As a boy and even into my teenage years, I was always a huge football fan. I never played the game in an organized manner; I was fast but my slight frame carried all of 115 pounds on my heaviest of days back then. I did however love to watch it and my favorite team was always the Dallas Cowboys. Those were the years of Roger Staubach, Leroy Jordan, Ed ‘Too-Tall’ Jones, and Bob Lilly. The coach was Tom Landry and he represented all that was good in our country at the time. At least he did so to me.

The game has changed and it no longer seems as innocent as it did back then. These are the days of free agency and an almost constant barrage of off-the-field problems for a lot of the players. The athletes have changed and it seems as though very few play the sport simply for the love of the game. I still watch it throughout the season but my viewing is now centered on my lovable losers, the New Orleans Saints. Watching or going to a Saint’s game, and I’m borrowing an unknown quote, is like going to a piano recital that your kid is not performing in.

But there are some players out there that have a resolve to do the right things and it is apparent in not only how they play the game, but how they handle themselves off the field. One of my favorites is Kurt Warner, although I seldom pull for the team he happens to be playing for. He is an obvious victim of free agency as well; moving from one team to another over the last decade. The difference in his case is that he moves from team to team when he is given up on by his current team and it never appears to be about the money involved. He admits as much and in a quote he stated, “I believe in things that are more important to me than money or fame. I’m grounded in what I believe in, and my faith and my morals are all going to stay the same.”

That sounds like an old-school player to me, and I like it. It reminds me of some players that are mentioned in the Bible. Three Hebrew children found themselves captives in Babylon. The Chaldean king made a decree that everyone was going to bow down to his statue at a certain time and the penalty for not doing as commanded was certain death. By the way, this death wasn’t going to be by lethal injection, no sir, it was going to be excruciatingly painful. It was death by being thrown into the middle of a fiery furnace. The time for homage to the statue came, and the boys did not bow and worship as they had been instructed to do.
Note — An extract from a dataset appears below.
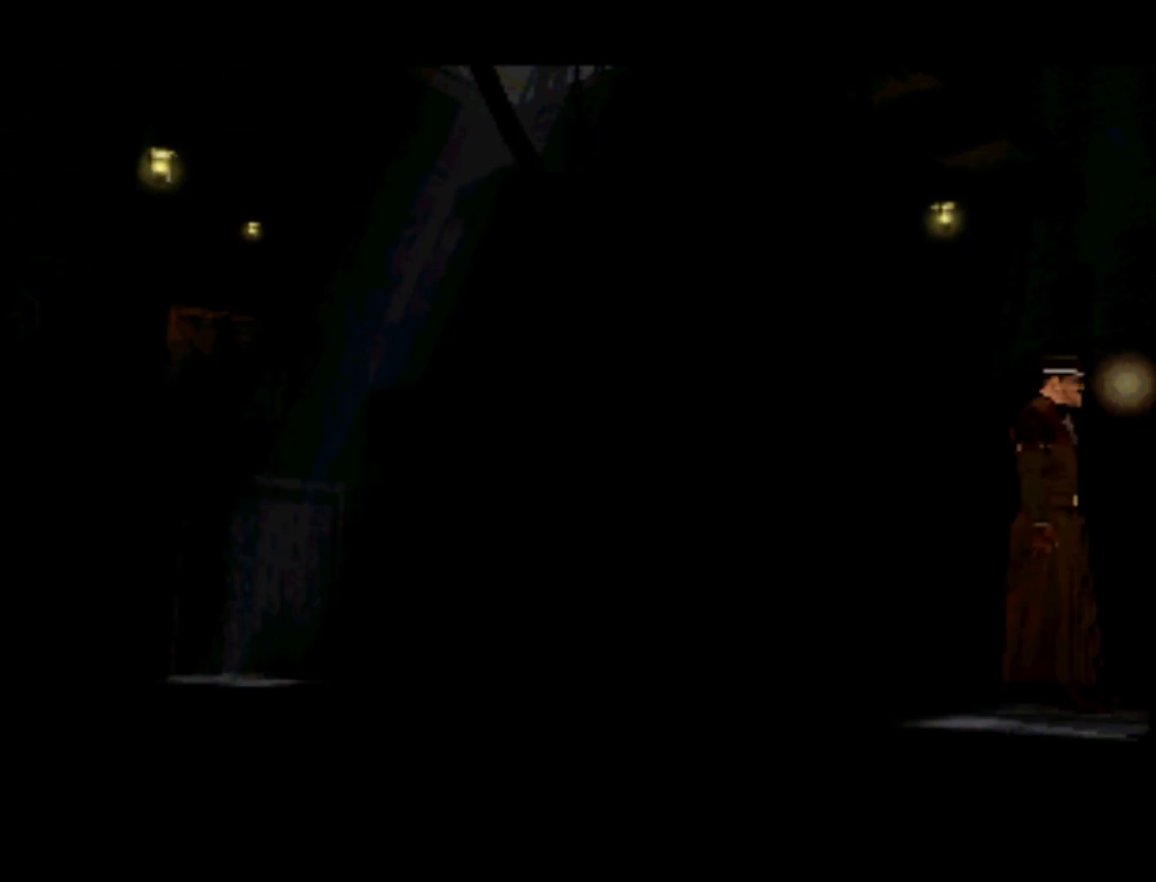
{"buttons": ["DPAD_LEFT"], "left_stick": "center", "right_stick": "center", "events": [[100, "DPAD_DOWN", "down"], [400, "DPAD_DOWN", "up"]]}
The king gave them another chance, and they still didn’t conform. Meanwhile everyone around them was very busy bowing and praising the statue – the threat of a fiery furnace will have a tendency to do that to people.

But what did the three children (teenagers) do? Their answer is given in the book of Daniel, chapter 3: “Shadrach, Meshach, and Abed-nego, answered and said to the king, O Nebuchadnezzar, we are not careful to answer thee in this matter. If it be so, our God whom we serve is able to deliver us from the burning fiery furnace, and he will deliver us out of thine hand, O king. But if not, be it known unto thee, O king, that we will not serve thy gods, nor worship the golden image which thou hast set up.” This is one of the most profound quotes you will find in the entire Bible. No matter what it cost the three boys, and even if God did not choose to miraculously deliver them – they were going to do the right thing regardless. The king was furious, and he pretty much lost his self-control at that point.

In the world today we do enough bowing and playing homage to all of the wrong things around us. We need to be more careful in what or even whom we choose to worship. I have been guilty of this many times in my life, sad to say. Oh to be able to stand and say, ‘Enough! I will not succumb to what the world has to offer me’ and to mean it no matter what the cost entails me.

The boys were thrown into the fire, of course. But God did deliver them. And what is important to note here is that when the king peered into the midst of the fire, he not only saw Shadrach, Meshach, and Abed-nego; he saw a fourth person that in his own words looked very much like the Son of God. I can’t help but get the message here that when we do take a stand and things seem to be falling apart (or burning down) around us as a result – Jesus is right there beside us, watching over and taking care of us.

I don’t know Kurt Warner personally but I like what I hear. A man that cannot be bought by what the world has to offer is my kind of guy.